Introduction. Objective: The purpose of this clinical trial was to differentiate the neurocognitive performance between frontal and temporal seizures in pediatric epilepsy. This is an important issue related to measure the impact of the different type of seizures in the neurodevelopment of children with epilepsy. Methods. We analyzed patients with partial epilepsy between 6 and 12 years old, both genders, in the Neurology Department of the Hospital Infantil de Mexico. After classifying frontal and temporal epilepsies, neurocognitive, IQ, attention, working memory, executive functions and visuospatial performance tests were applied. Likewise, EEG, neuroimaging, social evaluation and physical examination were performed. Results. Thirty-seven patients both genders (22 males; 15 females) with frontal partial seizures (17) and temporal partial seizures (20) were evaluated.

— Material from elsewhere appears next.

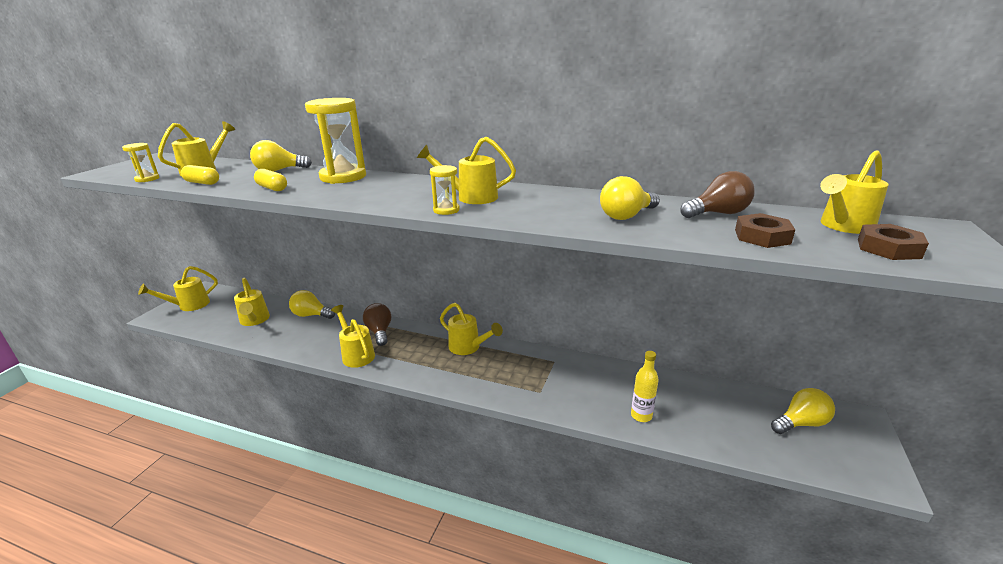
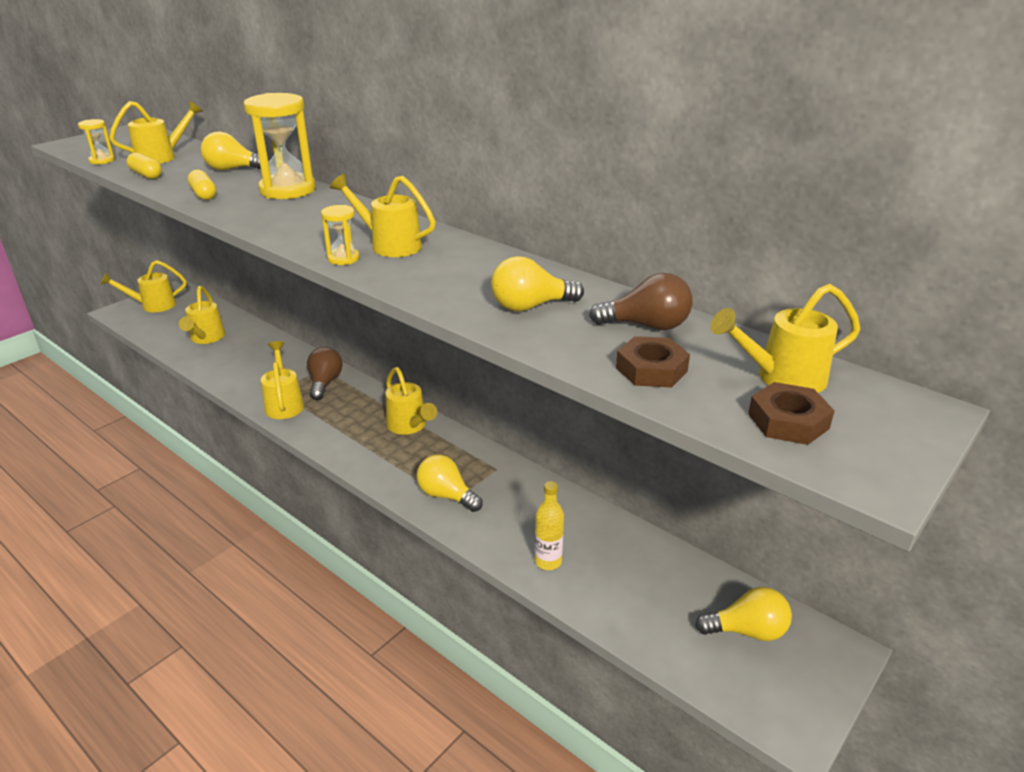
camera: 20 degrees right, 5 degrees up
yellow light bulb [289,290,335,319] -> yellow light bulb moved to [417,455,483,512]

The main neurocognitive differences between these 2 types of epilepsy were IQ (mean 82 in frontal epilepsy and 97 in temporal epilepsy) a higher impact on working memory and visuospatial performance was observed in infants with frontal epilepsy. The patients with temporal epilepsy had more problems in executing attention and long memory tests. Conclusion. Frontal partial seizures had more impact on the neurocognitive abilities than temporal partial seizures in the studied patients. This observation should be taken into account for the early treatment of children with epilepsy.